## Assigned task
What is the number of lines below that include the string "Jeremy"? Provide that number alone.

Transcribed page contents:
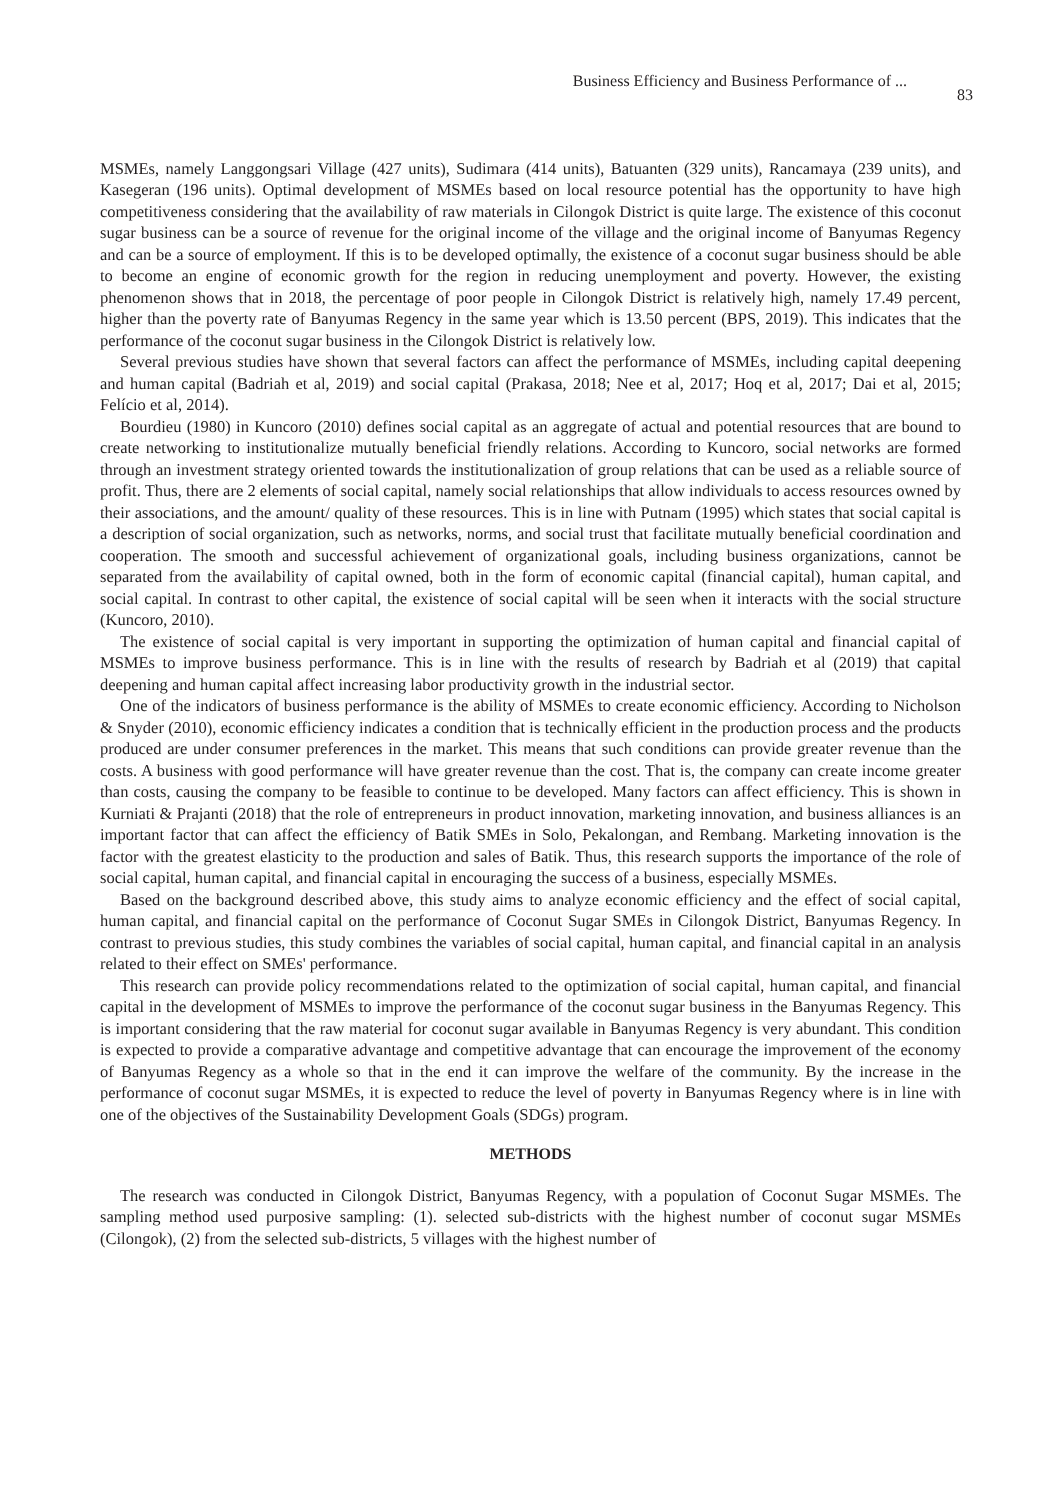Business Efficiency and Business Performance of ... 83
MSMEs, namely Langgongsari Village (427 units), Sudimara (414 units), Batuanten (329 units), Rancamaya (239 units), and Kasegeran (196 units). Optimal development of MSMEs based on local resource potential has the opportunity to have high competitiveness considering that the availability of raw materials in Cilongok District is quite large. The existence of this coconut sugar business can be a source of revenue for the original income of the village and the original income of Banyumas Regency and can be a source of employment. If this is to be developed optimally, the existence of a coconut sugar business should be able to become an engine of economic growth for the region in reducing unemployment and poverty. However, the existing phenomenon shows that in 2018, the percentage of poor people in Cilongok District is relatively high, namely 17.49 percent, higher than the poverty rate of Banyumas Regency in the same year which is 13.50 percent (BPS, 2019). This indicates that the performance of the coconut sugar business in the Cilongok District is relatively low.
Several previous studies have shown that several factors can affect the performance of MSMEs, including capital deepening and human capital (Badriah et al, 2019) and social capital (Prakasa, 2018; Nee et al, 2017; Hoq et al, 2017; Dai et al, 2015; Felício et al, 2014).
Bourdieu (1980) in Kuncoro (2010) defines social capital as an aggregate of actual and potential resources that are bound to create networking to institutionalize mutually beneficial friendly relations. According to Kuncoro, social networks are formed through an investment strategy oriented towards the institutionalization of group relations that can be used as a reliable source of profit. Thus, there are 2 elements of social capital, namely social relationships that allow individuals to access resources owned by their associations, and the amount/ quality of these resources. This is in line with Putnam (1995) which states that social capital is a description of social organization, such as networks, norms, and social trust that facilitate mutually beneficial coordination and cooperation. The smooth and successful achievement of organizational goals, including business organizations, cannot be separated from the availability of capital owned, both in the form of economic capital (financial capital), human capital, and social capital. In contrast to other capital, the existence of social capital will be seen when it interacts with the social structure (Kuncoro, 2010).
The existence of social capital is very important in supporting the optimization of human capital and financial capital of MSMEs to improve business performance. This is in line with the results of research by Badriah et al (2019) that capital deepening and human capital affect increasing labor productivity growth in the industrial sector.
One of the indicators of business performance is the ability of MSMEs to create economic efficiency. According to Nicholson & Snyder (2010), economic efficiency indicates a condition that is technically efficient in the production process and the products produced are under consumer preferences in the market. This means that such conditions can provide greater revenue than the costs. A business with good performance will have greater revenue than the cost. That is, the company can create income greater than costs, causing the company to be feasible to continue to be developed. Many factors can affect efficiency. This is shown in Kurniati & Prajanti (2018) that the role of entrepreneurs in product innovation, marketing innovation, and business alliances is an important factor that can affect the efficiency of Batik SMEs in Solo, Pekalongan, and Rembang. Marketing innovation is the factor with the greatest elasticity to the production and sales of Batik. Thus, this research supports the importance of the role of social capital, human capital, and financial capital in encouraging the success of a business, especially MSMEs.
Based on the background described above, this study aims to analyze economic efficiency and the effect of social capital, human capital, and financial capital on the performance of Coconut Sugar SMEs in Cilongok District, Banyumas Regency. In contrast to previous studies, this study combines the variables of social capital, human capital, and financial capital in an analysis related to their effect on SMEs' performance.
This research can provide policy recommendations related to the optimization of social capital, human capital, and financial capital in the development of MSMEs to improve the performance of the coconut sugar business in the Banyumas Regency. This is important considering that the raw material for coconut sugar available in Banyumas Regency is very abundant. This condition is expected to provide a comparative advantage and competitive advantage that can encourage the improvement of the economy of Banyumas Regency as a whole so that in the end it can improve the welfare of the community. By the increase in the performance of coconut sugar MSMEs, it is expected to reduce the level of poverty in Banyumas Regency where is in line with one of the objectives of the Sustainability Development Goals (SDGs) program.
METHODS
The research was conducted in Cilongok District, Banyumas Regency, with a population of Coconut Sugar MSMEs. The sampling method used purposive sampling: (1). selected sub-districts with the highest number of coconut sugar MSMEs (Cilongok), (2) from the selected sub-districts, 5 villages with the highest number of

* * *

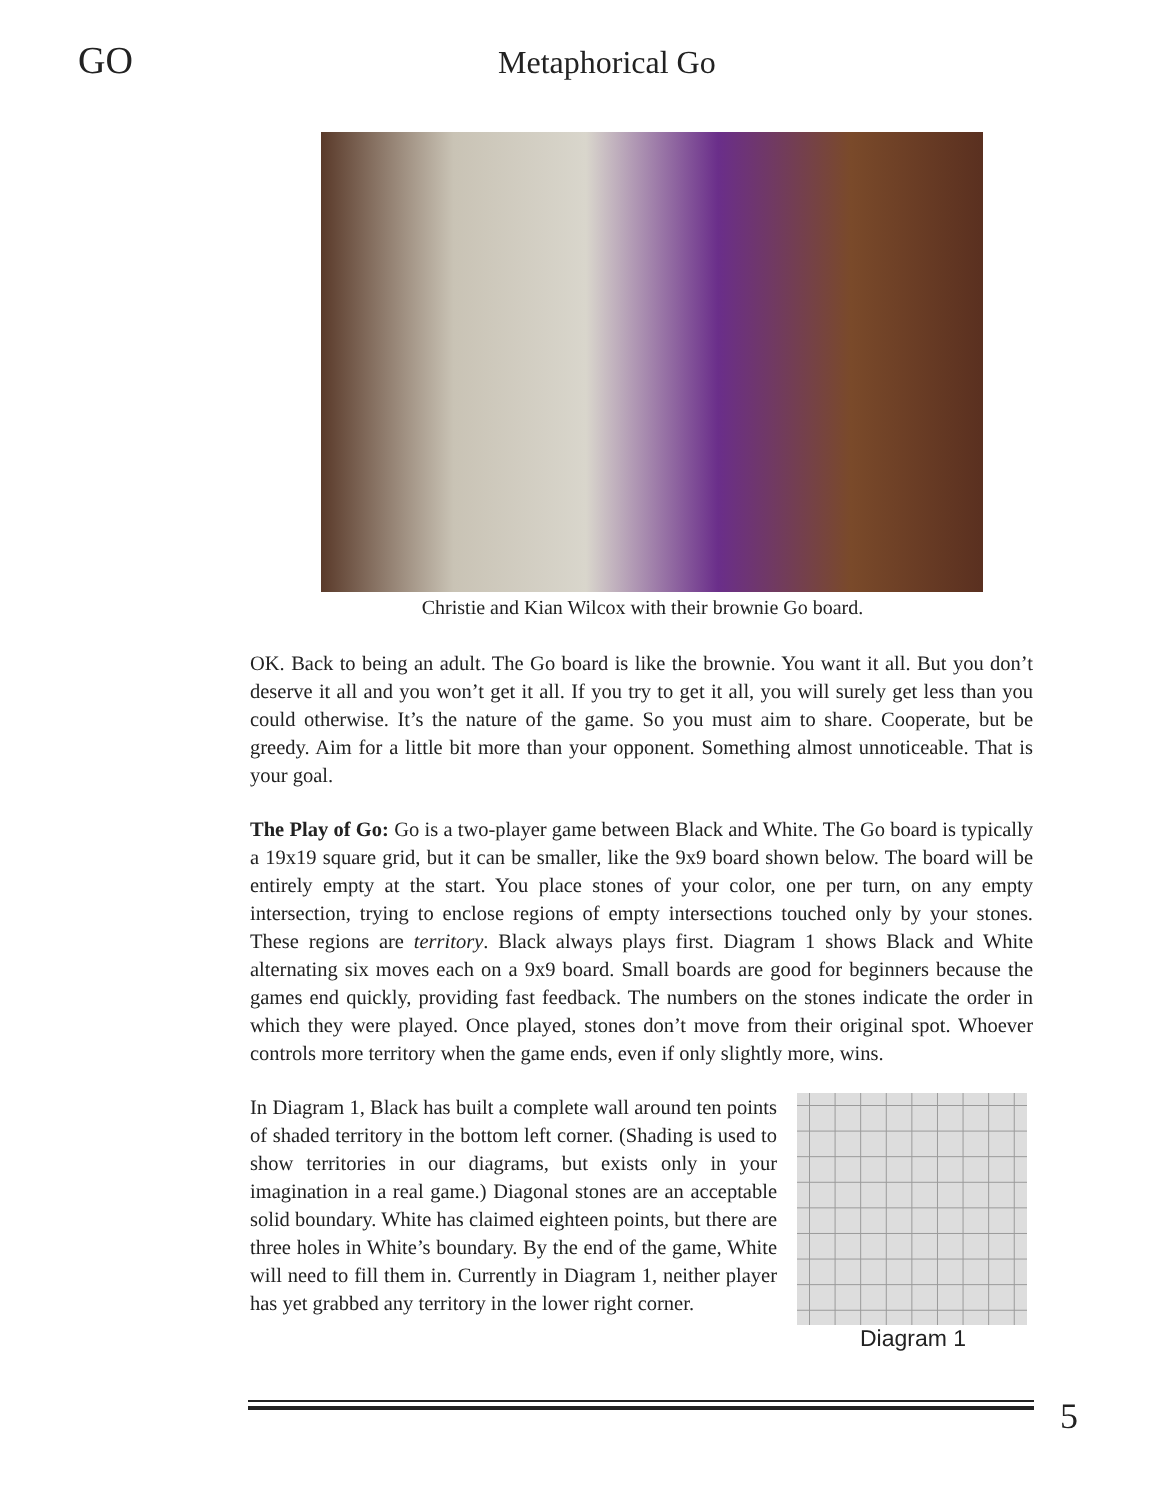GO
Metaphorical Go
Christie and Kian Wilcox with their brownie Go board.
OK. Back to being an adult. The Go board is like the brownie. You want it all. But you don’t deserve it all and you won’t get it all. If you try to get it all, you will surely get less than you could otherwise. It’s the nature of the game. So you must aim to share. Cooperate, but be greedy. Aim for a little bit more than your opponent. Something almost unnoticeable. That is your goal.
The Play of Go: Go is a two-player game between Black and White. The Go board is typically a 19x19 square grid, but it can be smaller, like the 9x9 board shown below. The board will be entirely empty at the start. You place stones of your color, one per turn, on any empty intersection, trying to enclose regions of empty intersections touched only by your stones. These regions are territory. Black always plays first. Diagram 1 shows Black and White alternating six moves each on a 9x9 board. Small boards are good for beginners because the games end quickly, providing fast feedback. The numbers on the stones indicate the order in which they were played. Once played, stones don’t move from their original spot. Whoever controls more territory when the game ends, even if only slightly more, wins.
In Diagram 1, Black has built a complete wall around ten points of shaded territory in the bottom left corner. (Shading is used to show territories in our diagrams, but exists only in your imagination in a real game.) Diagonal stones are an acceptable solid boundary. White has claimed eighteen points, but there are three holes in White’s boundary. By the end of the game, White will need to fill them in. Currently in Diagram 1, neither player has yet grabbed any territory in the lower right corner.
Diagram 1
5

* * *

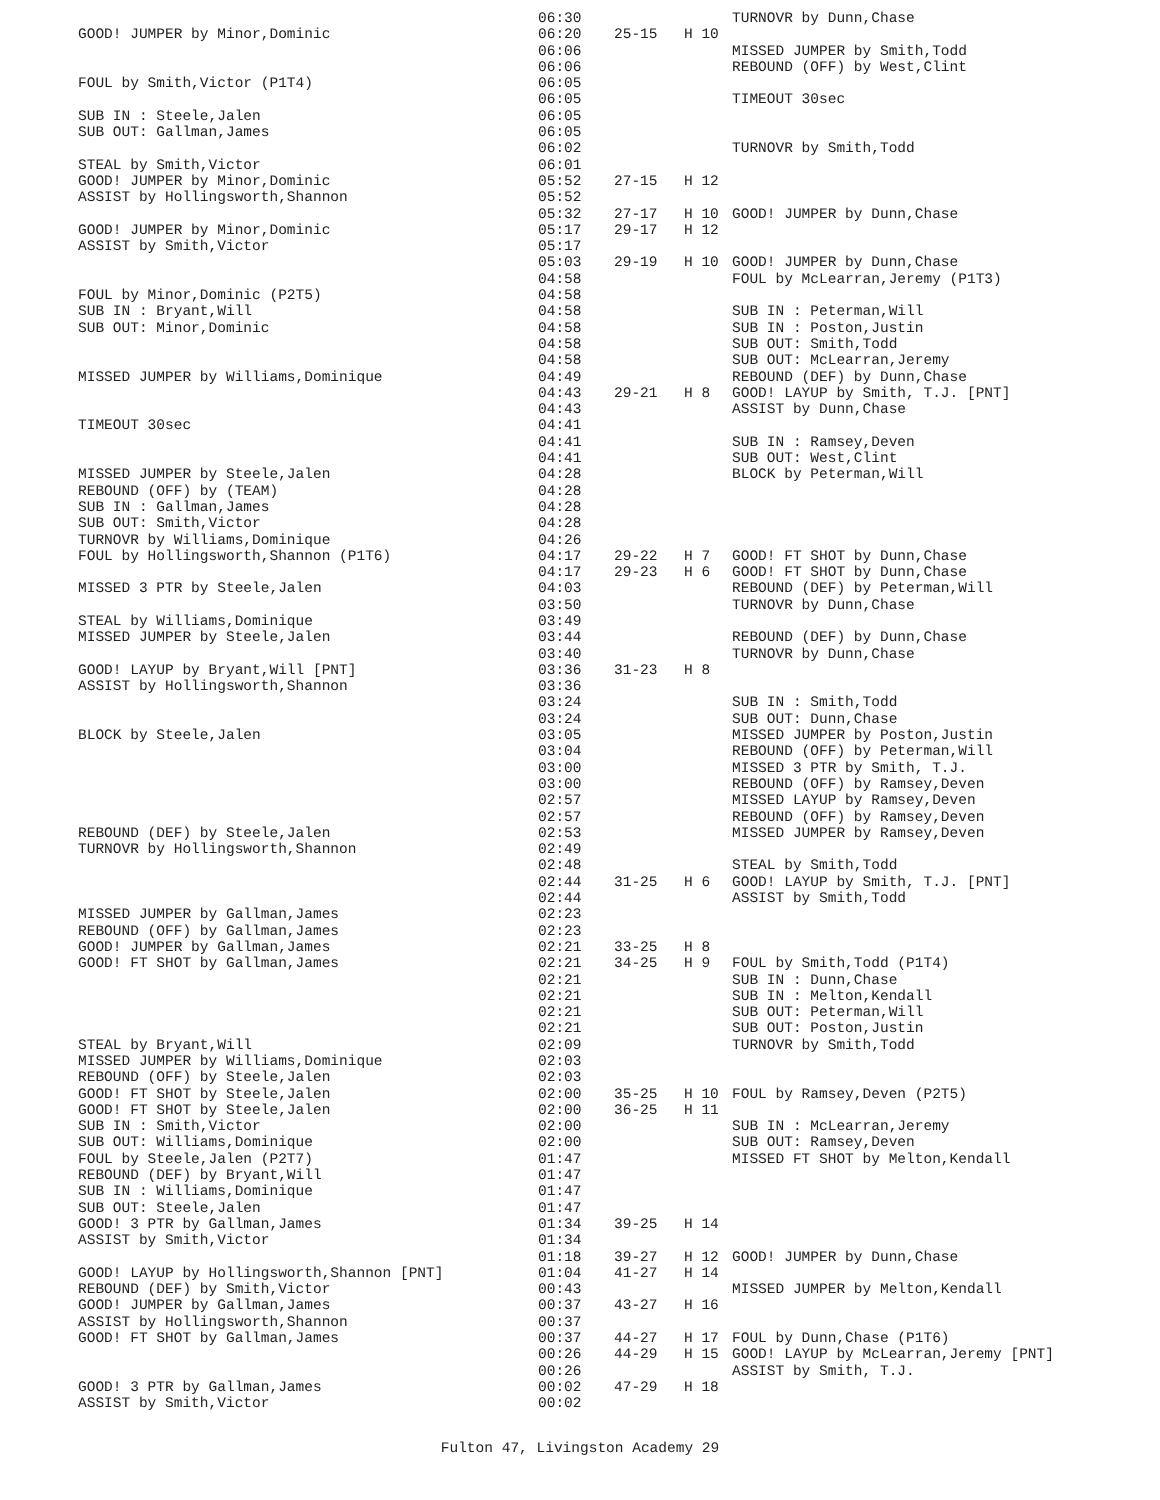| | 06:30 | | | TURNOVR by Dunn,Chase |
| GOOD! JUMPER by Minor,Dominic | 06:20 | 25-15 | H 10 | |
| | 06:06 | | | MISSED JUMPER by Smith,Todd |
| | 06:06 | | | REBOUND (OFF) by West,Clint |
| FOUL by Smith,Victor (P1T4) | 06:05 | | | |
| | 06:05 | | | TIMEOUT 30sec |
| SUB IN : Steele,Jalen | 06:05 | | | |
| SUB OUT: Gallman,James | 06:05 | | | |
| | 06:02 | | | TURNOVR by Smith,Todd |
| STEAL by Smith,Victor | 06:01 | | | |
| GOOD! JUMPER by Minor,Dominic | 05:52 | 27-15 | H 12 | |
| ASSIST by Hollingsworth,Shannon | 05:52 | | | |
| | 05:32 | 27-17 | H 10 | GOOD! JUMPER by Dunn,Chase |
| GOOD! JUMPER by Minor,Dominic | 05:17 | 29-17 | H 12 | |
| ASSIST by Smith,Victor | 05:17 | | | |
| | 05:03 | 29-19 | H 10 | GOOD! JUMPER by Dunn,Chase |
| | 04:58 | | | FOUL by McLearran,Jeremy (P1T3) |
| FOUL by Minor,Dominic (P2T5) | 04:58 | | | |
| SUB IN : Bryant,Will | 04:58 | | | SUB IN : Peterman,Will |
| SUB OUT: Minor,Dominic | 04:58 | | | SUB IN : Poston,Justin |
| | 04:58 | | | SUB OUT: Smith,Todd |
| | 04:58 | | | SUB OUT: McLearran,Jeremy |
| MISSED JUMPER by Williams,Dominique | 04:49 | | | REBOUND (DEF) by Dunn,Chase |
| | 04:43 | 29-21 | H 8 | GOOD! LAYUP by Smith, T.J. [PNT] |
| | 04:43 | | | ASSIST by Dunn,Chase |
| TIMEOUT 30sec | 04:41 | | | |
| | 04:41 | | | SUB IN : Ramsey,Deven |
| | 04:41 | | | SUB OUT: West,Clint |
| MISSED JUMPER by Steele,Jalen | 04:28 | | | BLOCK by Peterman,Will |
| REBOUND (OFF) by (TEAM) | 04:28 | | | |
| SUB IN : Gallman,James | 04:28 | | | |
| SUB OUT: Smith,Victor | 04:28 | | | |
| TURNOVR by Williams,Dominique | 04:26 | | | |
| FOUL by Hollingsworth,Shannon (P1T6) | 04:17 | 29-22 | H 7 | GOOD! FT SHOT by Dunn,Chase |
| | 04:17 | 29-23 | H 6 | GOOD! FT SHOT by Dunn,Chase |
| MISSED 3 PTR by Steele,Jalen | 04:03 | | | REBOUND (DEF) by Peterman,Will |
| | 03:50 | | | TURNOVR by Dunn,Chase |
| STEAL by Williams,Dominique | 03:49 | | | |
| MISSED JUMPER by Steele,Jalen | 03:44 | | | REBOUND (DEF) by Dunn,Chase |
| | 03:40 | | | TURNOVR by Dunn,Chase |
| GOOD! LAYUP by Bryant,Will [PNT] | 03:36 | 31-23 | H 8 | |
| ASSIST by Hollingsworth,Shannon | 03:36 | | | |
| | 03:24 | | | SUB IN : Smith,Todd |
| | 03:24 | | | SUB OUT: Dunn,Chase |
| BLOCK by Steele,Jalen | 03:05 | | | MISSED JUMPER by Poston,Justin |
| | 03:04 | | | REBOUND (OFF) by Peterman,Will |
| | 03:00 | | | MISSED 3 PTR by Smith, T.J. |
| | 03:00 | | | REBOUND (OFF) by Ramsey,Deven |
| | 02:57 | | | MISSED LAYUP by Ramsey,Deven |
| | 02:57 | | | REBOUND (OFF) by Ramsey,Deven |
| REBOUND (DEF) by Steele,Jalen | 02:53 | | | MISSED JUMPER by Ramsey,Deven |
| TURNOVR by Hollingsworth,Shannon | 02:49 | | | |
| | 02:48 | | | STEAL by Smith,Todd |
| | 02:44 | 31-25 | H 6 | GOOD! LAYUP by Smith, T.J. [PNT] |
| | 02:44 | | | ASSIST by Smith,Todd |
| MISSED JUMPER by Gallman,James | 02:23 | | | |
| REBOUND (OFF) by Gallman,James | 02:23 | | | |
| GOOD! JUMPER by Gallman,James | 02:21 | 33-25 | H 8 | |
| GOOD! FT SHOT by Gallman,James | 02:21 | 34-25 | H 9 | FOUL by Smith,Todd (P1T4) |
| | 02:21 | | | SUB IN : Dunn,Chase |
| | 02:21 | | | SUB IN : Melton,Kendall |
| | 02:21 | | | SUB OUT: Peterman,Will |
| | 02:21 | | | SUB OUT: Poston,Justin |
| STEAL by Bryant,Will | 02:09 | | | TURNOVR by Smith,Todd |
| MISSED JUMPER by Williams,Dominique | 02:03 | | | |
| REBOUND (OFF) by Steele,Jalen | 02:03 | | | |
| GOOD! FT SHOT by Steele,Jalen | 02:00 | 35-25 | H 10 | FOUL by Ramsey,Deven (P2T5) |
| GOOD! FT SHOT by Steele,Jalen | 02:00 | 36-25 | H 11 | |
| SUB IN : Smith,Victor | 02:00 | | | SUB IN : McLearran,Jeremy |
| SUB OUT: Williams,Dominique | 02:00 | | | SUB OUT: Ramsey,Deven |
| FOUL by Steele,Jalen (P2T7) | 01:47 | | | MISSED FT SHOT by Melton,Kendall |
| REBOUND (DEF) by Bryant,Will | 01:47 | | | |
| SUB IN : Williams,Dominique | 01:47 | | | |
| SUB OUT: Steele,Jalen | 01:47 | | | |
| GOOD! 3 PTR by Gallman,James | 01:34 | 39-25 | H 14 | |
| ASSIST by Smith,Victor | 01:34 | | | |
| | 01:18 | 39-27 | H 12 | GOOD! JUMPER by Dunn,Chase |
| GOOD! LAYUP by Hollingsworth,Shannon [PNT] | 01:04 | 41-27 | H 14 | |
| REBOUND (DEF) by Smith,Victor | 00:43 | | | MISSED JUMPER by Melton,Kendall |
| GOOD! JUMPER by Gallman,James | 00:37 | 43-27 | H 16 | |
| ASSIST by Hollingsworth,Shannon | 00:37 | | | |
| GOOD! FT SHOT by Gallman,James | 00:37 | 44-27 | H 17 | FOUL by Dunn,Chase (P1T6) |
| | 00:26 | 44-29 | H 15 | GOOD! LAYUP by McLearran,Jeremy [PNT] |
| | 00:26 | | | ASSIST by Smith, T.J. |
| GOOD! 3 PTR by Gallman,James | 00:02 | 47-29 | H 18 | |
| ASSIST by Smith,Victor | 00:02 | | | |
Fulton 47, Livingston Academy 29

## Exercise result
4